Exercise brief
Reproduce verbatim the part of the forum thread on searching a sorted text file that opens with the words containing "I don't know" and closes with "is passed in.".
=== Reading passage ===
0

Let's say I have a text file with billions of text lines sorted alphabetically, like

Bar=10
Foo=6
Naz=42

How can I search for the line starting with Foo in the most optimal way (the file contains billions of variables like this), knowing lines are sorted alphabetically and that the line I want to find must start (or "contain" if it's easier to search for) a specific text?


Edit:

This question can be considered as duplicate of https://askubuntu.com/q/423886/10473 Answer is to use look which is fast enough for such research

Xenos
  • 117
  • 4
  • What do you want out of the search? A "yes" or "no" or the actual line that matches, or just the number after `=`? Will you only be searching with a single string or with many separate strings (expecting many answers)? Do you care for substring matches (so that `Foo` matches not only `Foo` but also `AhFoo` and `Foobiz`, or `Hoo=Foo` etc.)? Are these variables that would be valid in a shell? Are there duplicated lines, or duplicated variable names? – Kusalananda Jan 08 '21 at 23:19
  • @Kusalananda I want the line (since I also want the variable value). I search only one string at a time (say Foo or Bar or Naz). I won't search for "Naz=" nor "42" nor "Naz=21" nor "Naz=42". I actually search the "full match" from line start (Foo matches Foo but not AhFoo nor Hoo=Foo); I don't care if it matches Foobiz: I'm not looking for it, but if it makes commander easier, it's fine – Xenos Jan 08 '21 at 23:24
  • 1
    see https://askubuntu.com/q/423886/10473 and https://unix.stackexchange.com/q/499306/4778 – ctrl-alt-delor Jan 08 '21 at 23:41
  • [Binary search in a sorted text file](https://unix.stackexchange.com/questions/247508/binary-search-in-a-sorted-text-file) – Eduardo Trápani Jan 08 '21 at 23:45
  • @ctrl-alt-delor Thanks, I didn't know `look` was actually what I looked for. I made it using `... | xargs -I "{}" look -f "{}" "sorted.txt"` which returns the result within a second. You may make an answer if you want me to accept it and get the reputation from it ;) Thanks again! – Xenos Jan 11 '21 at 16:05
  • I did not know ether. Shall we just mark as a duplicate? Add a comment, that says which question it is a duplicate of, then click close. (you will then get your points back) – ctrl-alt-delor Jan 12 '21 at 08:07
  • @ctrl-alt-delor This question can be considered as duplicate of https://askubuntu.com/q/423886/10473 but when I flag it as "duplicate" and tries to put the URL in "What question is this a duplicate of? ... is a duplicate of: https://askubuntu.com/q/423886/10473 " I get "The duplicate question must exist on Unix & Linux Stack Exchange" :/ What's the procedure I must follow? – Xenos Jan 13 '21 at 12:54
  • Ahh yes. Good point. – ctrl-alt-delor Jan 13 '21 at 20:50

1 Answers1

0

I don't know how this will scale to the volumes you're talking about, but it seems to work with a file containing this:

Foo=123
Foobar=646
Foobar=85489
Noo=8654
Noobar=8262
awk -F= '{if ($1 > "Foobar") { exit } ; if ($1 == "Foobar") { print $0 } }' sorted.txt

This is just a proof of concept. It would be a simple matter to adapt so the term you are matching against is passed in.

bxm
  • 4,561
  • 1
  • 20
  • 21
  • It didn't scale well, as it's taking more than minutes to run. I ended up using `look`, which I didn't know, from the comments in the question. Thanks anyway! – Xenos Jan 11 '21 at 16:03
  • Cool, glad you got there. – bxm Jan 12 '21 at 22:16
=== Material provided ===
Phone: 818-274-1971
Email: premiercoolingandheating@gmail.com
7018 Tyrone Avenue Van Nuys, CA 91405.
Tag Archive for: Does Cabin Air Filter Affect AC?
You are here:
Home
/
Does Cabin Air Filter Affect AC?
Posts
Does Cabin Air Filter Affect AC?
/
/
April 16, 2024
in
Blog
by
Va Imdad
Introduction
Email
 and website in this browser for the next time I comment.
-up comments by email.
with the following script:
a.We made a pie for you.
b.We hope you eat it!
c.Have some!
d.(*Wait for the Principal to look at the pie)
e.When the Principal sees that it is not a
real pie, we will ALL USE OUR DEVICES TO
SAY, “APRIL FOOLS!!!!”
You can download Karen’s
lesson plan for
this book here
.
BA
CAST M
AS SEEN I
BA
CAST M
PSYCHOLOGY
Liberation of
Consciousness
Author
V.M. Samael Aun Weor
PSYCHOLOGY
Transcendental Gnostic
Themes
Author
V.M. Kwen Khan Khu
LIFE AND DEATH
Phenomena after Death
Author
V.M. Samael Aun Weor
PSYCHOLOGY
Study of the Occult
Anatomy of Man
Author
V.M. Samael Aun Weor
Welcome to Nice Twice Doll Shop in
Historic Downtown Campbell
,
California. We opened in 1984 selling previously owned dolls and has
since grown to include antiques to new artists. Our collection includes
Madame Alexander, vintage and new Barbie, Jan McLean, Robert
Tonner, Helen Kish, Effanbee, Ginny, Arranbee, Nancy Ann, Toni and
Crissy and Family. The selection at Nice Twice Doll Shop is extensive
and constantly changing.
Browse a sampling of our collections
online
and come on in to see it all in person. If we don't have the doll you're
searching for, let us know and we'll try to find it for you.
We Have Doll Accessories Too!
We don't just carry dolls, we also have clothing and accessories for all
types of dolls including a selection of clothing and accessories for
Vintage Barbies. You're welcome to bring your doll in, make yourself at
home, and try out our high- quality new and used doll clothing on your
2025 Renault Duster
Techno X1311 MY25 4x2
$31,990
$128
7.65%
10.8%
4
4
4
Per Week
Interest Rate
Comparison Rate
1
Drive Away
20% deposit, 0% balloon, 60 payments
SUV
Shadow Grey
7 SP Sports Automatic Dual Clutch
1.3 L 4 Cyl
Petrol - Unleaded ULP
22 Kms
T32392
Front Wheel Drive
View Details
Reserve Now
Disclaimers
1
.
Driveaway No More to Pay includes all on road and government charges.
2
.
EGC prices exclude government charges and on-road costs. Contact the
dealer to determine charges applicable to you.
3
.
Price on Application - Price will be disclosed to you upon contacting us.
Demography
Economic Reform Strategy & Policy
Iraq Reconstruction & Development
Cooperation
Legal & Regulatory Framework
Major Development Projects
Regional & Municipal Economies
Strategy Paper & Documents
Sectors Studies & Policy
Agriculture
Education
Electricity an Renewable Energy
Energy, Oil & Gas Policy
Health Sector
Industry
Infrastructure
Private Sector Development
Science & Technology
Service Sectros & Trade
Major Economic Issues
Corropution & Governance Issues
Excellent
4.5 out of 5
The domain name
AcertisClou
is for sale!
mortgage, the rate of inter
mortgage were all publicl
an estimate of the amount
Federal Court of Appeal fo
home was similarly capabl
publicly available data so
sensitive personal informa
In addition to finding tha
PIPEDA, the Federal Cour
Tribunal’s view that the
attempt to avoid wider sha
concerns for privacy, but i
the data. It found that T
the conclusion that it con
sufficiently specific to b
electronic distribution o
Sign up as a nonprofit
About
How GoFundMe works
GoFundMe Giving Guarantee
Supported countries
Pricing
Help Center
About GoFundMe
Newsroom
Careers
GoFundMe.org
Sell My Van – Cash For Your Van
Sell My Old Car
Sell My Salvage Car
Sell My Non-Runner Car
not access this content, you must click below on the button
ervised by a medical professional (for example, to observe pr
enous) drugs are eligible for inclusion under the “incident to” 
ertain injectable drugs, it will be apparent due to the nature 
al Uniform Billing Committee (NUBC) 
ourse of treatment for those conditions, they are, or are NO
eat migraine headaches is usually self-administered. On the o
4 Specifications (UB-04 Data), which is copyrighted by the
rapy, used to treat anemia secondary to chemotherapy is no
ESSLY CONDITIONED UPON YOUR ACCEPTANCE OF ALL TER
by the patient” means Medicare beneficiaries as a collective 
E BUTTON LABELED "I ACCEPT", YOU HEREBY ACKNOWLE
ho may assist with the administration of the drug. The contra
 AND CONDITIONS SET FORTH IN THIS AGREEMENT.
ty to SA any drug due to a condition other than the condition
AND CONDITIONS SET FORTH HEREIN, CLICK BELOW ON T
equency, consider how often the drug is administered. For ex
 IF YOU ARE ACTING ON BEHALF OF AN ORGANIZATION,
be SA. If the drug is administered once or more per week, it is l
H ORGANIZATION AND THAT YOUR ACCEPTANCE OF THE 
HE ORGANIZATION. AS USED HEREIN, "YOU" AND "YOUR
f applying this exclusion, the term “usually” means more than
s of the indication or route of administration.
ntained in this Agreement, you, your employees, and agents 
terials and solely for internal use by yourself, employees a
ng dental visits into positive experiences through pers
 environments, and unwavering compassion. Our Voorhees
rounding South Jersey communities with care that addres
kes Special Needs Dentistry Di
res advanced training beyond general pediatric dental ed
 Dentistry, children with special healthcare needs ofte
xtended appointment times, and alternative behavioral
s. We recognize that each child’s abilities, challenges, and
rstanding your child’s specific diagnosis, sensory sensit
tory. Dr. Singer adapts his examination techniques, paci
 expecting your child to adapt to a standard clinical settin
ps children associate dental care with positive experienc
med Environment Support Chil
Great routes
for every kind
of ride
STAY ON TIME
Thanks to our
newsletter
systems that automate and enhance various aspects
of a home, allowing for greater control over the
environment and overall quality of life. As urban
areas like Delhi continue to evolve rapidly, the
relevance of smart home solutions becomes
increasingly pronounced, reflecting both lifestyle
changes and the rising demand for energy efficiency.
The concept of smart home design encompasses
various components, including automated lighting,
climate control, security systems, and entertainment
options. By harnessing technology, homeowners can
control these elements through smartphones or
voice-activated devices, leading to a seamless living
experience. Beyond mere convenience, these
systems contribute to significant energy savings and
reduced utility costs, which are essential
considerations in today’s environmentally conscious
===
Exercise response
I don't know how this will scale to the volumes you're talking about, but it seems to work with a file containing this:

Foo=123
Foobar=646
Foobar=85489
Noo=8654
Noobar=8262
awk -F= '{if ($1 > "Foobar") { exit } ; if ($1 == "Foobar") { print $0 } }' sorted.txt

This is just a proof of concept. It would be a simple matter to adapt so the term you are matching against is passed in.